__Quoted passage__
* * * * *

The rest of the adults in the play are not the friar, they only see Romeo and Juliet to be acting out what they see as “Puppy love”. As adults, they see the young adults to be lesser and thus needing their guidance. This is exactly what we see in our society today, in the common theory that parents know what’s best for their kids. It is because of this that adolescences rebel, or at least the notions we have of adolescence says they will rebel. This concept can be found in our star-crossed loves when they choose to get married without their parent’s consent or knowledge. This act, however, shows us that the friar was wrong in assuming that Romeo and Juliet are beyond the adolescent stage and thus that he was wrong to marry them; because if they were truly mature enough to make the decision to get hitched, they would have found a way to do it with their parents consent. This is not to say that their love does not transcend that of typical young love, only that they themselves are not yet adults.
So we find that Romeo and Juliet have created a new space for themselves, as they are not yet subject to the responsibility of adulthood, but are in possession of a love that cannot be classified as immature. Much like Hamlet’s age change, this liminal space the loves occupy could be considered a mistake by Shakespeare, it is not; and rather is a device he used that furthers our understanding of adolescence.
The metaphor that runs through this play concerning night and day , and dreams and reality, is proof of this place Romeo and Juliet find themselves. Through out the play the lovers find that for the most part they only find themselves together at night, the party, balcony scene, and their sex scene all come during the night. These are the times when they can be together without the interference of other characters, the times when their love can be their own. One speech that gives light to this idea is Mercutio’s Queen Mab speech in which he details that it is Mab who comes at night to give lovers dreams of love, thus making night and dreams connected with love. But there is a sense of these things being connected with youth, in that when young the world seems a place of infinite possibility and innocence free of the duties the daylight brings; where two young lovers may find they can exist together.

* * * * *

__Exercise goal__
Answer these questions about the Romeo and Juliet essay above.
1. What term does the essay say the other adults in the play use for what Romeo and Juliet are acting out?
2. In whose case does the essay mention an age change?
3. Which three events does the essay list as happening at night?

* * * * *

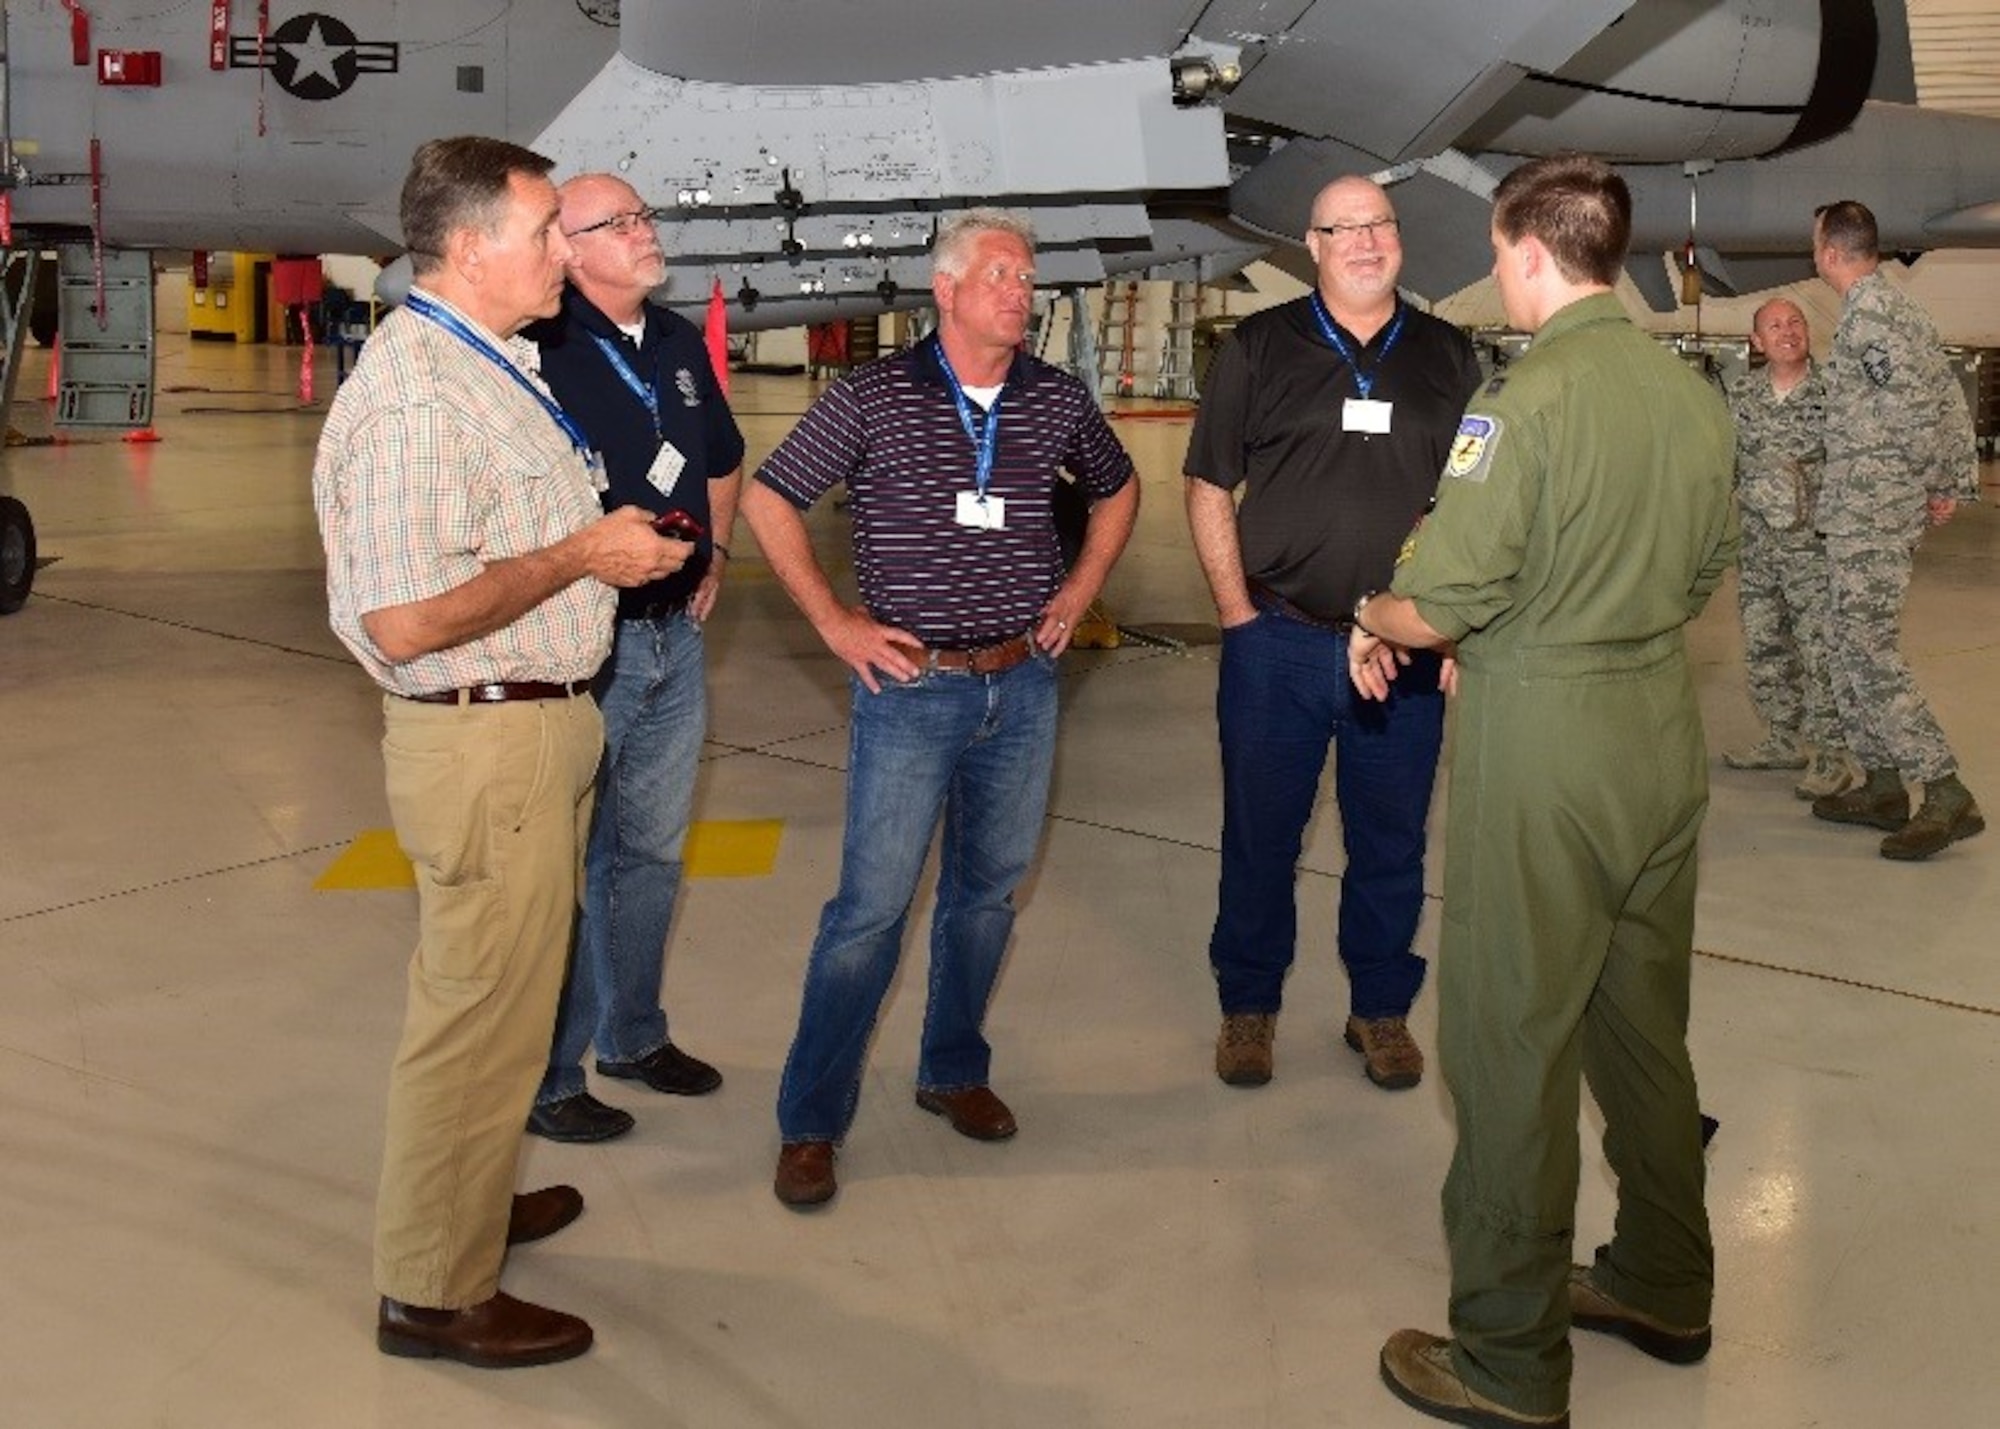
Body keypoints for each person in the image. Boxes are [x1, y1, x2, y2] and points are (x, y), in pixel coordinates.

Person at [1347, 154, 1736, 1427]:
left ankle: (1508, 1361)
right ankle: (1665, 1283)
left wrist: (1372, 610)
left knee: (1510, 1043)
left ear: (1523, 249)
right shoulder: (1687, 397)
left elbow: (1444, 594)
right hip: (1655, 740)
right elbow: (1697, 578)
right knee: (1640, 1031)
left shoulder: (1521, 402)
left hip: (1549, 752)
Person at [312, 136, 695, 1369]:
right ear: (470, 248)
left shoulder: (495, 359)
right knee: (478, 1018)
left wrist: (594, 536)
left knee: (506, 1000)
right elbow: (405, 618)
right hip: (484, 734)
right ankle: (433, 1288)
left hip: (528, 725)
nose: (562, 251)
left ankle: (466, 1201)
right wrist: (587, 556)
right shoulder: (419, 393)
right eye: (543, 231)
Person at [740, 209, 1138, 1210]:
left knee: (987, 895)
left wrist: (1080, 587)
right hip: (911, 689)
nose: (1020, 289)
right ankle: (811, 1119)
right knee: (867, 913)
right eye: (999, 273)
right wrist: (834, 621)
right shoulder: (873, 395)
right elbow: (767, 497)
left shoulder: (1053, 398)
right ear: (947, 292)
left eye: (1027, 274)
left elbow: (1118, 488)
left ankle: (951, 1068)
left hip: (1023, 681)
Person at [1183, 175, 1483, 1093]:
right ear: (1308, 245)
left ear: (1400, 238)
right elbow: (1206, 484)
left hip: (1405, 650)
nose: (1364, 241)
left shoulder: (1448, 354)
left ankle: (1380, 1008)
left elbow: (1473, 505)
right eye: (1341, 228)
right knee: (1259, 836)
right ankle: (1248, 1005)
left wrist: (1452, 632)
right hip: (1280, 638)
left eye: (1378, 225)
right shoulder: (1259, 347)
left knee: (1391, 840)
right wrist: (1237, 614)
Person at [523, 172, 745, 1144]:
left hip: (670, 637)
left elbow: (722, 458)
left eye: (644, 216)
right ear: (567, 248)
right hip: (585, 643)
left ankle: (631, 1035)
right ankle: (544, 1076)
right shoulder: (539, 347)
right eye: (618, 223)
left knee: (649, 852)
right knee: (562, 861)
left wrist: (718, 555)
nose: (644, 231)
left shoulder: (674, 343)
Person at [1806, 200, 1983, 860]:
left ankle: (1943, 788)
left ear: (1830, 250)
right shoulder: (1889, 308)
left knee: (1869, 649)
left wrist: (1932, 482)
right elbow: (1943, 396)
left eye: (1814, 242)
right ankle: (1882, 785)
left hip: (1873, 513)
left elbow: (1913, 408)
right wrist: (1950, 480)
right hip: (1860, 510)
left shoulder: (1874, 314)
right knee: (1847, 644)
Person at [1722, 299, 1858, 800]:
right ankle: (1783, 738)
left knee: (1819, 650)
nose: (1788, 331)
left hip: (1814, 553)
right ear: (1756, 343)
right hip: (1758, 550)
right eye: (1775, 326)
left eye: (1796, 322)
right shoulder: (1741, 396)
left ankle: (1830, 754)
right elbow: (1726, 468)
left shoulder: (1833, 395)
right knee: (1765, 646)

* * * * *

__Solution to this exercise__
1. "Puppy love"
2. Hamlet's
3. The party, the balcony scene, and their sex scene